The Trump administration finalized its rollback this week of the Obama-era clean car standards, which were widely regarded as some of the most important environmental regulations combatting carbon emissions and air pollution.

The rollback has been three years in the making, but environmental advocates accuse the administration of trying to slip it through while the country is focused on the COVID-19 pandemic. 

“To ignore the health implications of dirtier air in the middle of a pandemic that affects peoples’ breathing is almost unbelievable,” says Andrew Linhardt, the Sierra Club’s deputy advocacy director for the Clean Transportation for All campaign. 

The new rule ratchets back the original target of 5 percent annual efficiency improvements to a measly 1.5 percent, which is less than automakers would have accomplished on their own. It also reduces the average target fuel economy of model year 2026 cars from 54 mpg to 40.5 mpg.

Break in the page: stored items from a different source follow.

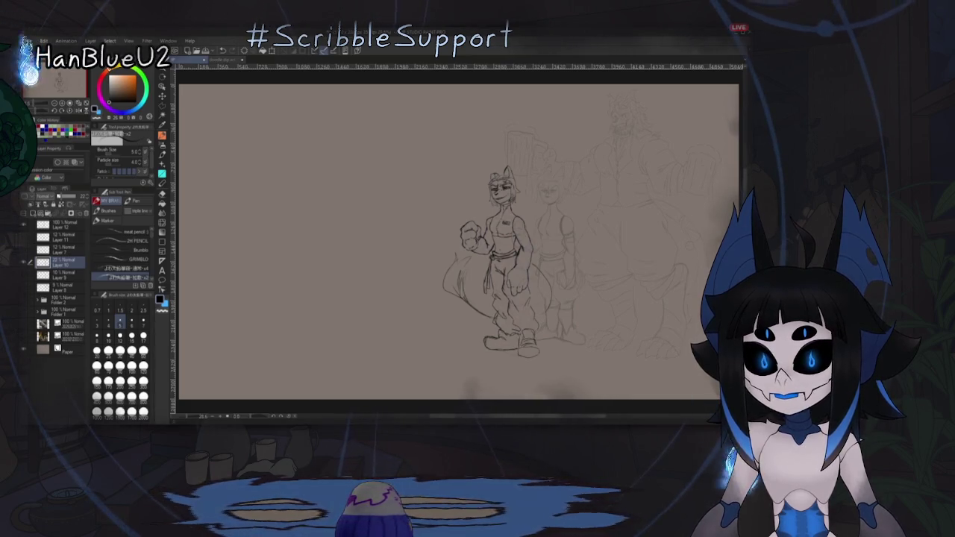
pyautogui.press('ctrl+shift+n')
# Step: Pan to the large grinning figure, draw a zig-zag test stroke, and undo it
pyautogui.moveTo(648, 261); pyautogui.dragTo(532, 335)
pyautogui.scroll(3, 532, 188)
pyautogui.moveTo(524, 199); pyautogui.dragTo(478, 258)
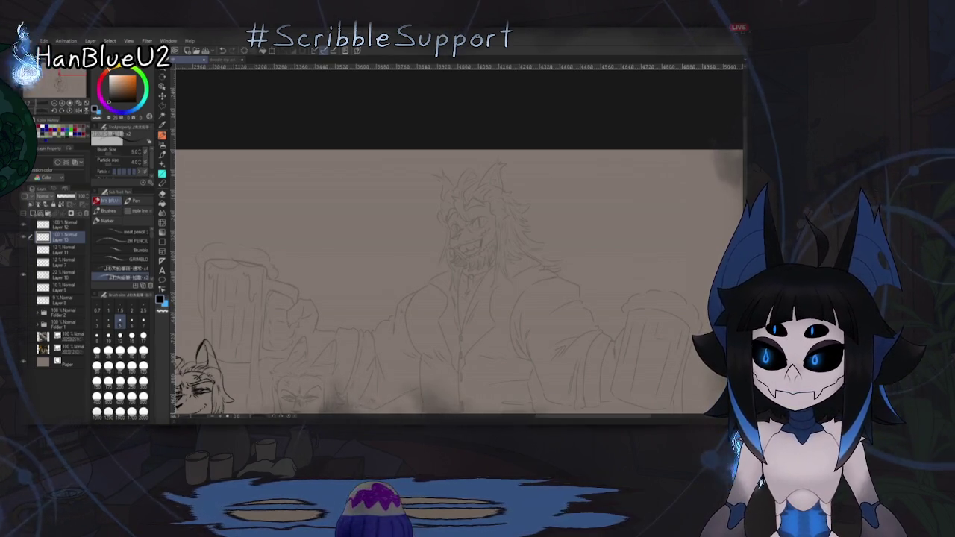
pyautogui.moveTo(600, 213); pyautogui.dragTo(737, 209)
pyautogui.press('ctrl+z')
pyautogui.scroll(2, 473, 280)
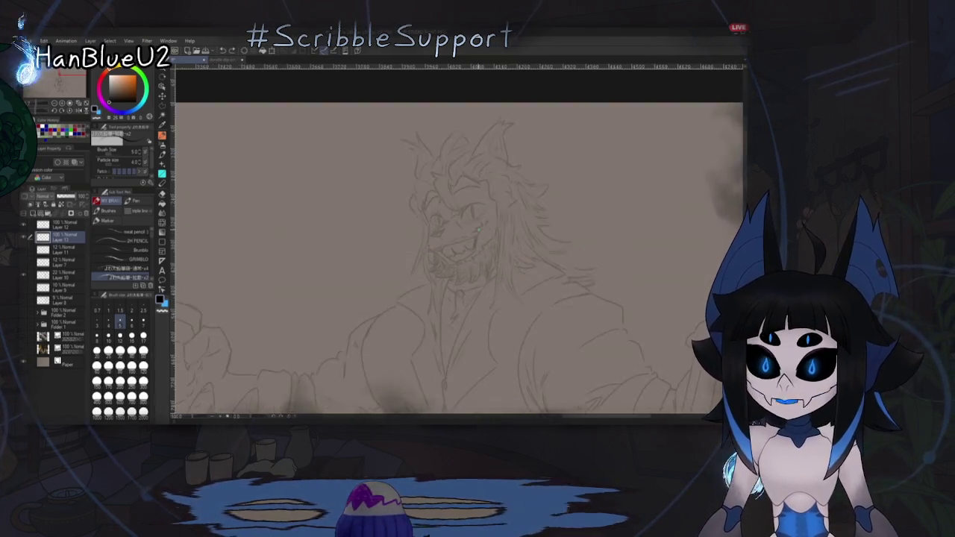
pyautogui.scroll(2, 472, 280)
pyautogui.scroll(-3, 473, 280)
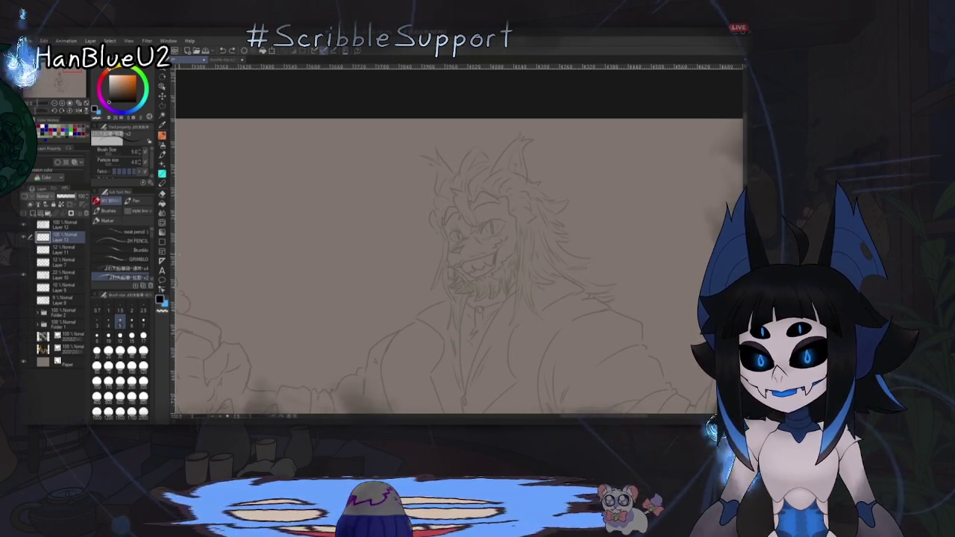
# Step: Draw a red construction box around the grinning figure's face
pyautogui.click(49, 130)
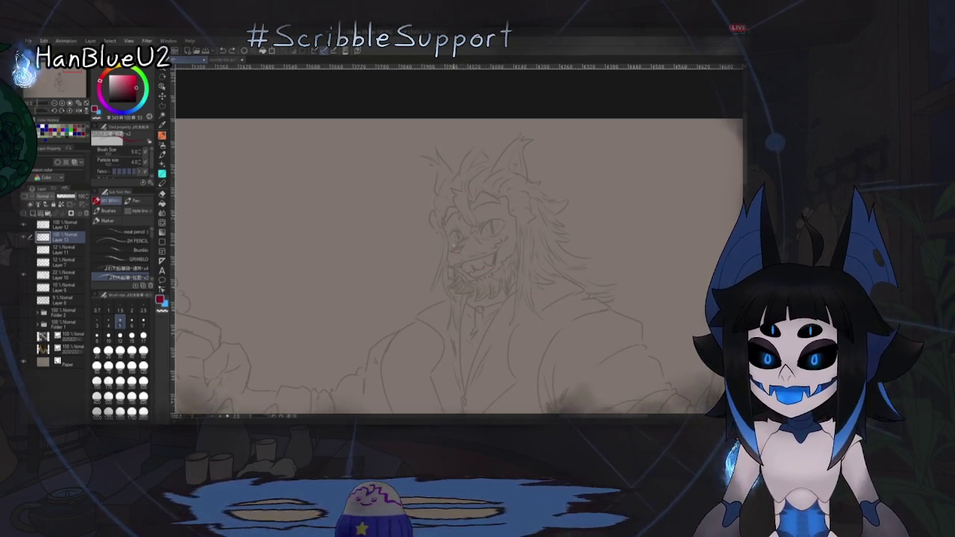
pyautogui.moveTo(443, 227); pyautogui.dragTo(478, 283)
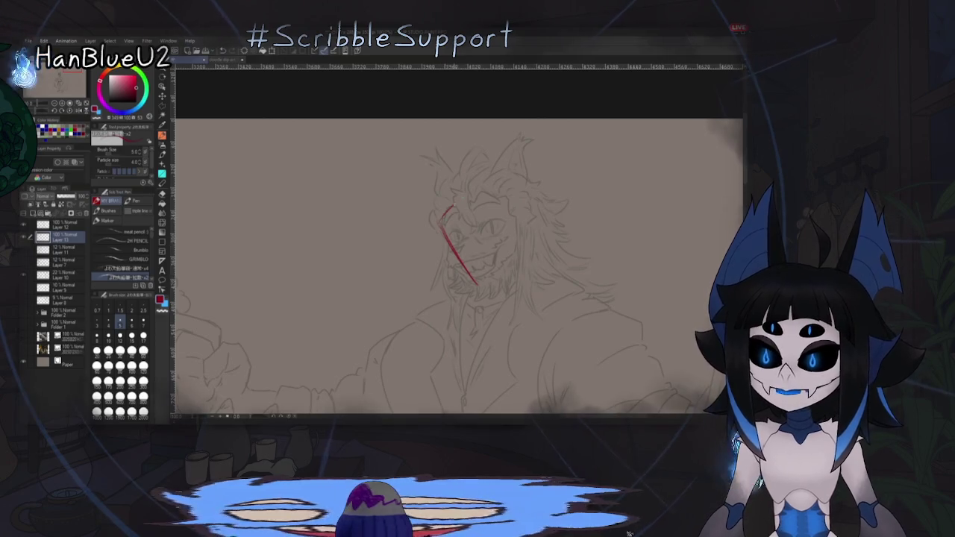
pyautogui.moveTo(442, 223)
pyautogui.mouseDown()
pyautogui.moveTo(500, 184)
pyautogui.moveTo(516, 237)
pyautogui.mouseUp()
pyautogui.moveTo(504, 272); pyautogui.dragTo(478, 282)
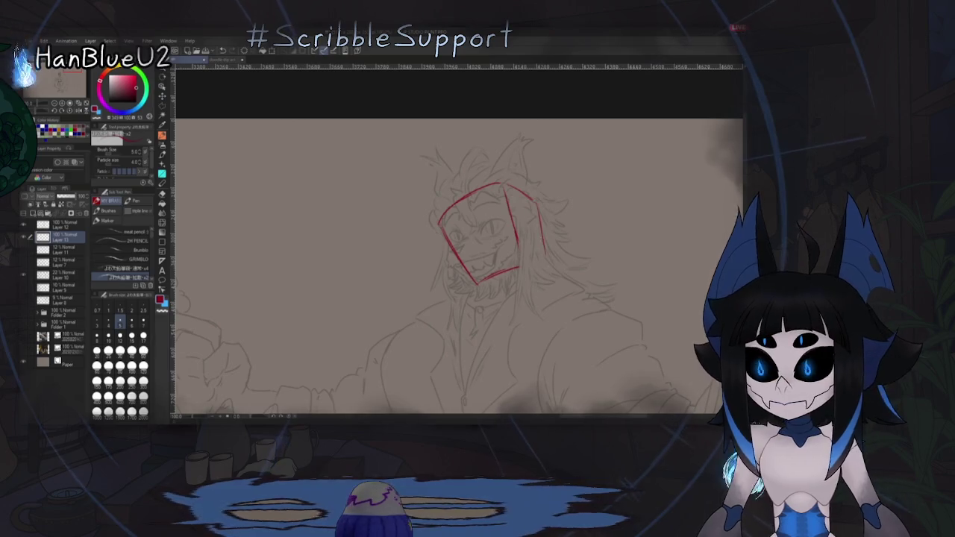
pyautogui.moveTo(537, 271); pyautogui.dragTo(550, 231)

The administration claims the rollback will save consumers money. While it will reduce the up-front cost of buying a new vehicle, the savings will be offset by increased spending at the pump. The administration estimates Americans will burn an additional 2 billion barrels of oil as a result. 

Critics say that it’s not a coincidence. In 2018, a New York Times investigation found that Marathon Petroleum, the US’s largest refiner, had engaged in a Koch-funded campaign against the standards.  

Dave Cooke, senior vehicles analyst at the Union of Concerned Scientists, points out that the administration’s own analysis shows the rollback could result in as many as 1,444 premature deaths from air pollution. The Environmental Defense Fund says that there could be as many as 18,500 fatalities. Meanwhile, the climate implications of pumping all that extra carbon into the atmosphere, according to EDF, is the equivalent of 68 coal plants operating over five years. 

The clean car standards have been on Trump’s agenda since 2017. Last fall, he finalized a rule removing California’s authority to set its own emissions standards, which were stricter than the national standards. That move is still being challenged in court.  

The fuel efficiency standards were his latest target. In February, The New York Times reported that as recently as January, the documents outlining the rollback looked like “Swiss cheese,” with more than 100 sections marked “text forthcoming” and other sections riddled with errors, including the misspelling of Massachusetts.  

Linhardt and Cooke expect the lawsuits to follow shortly.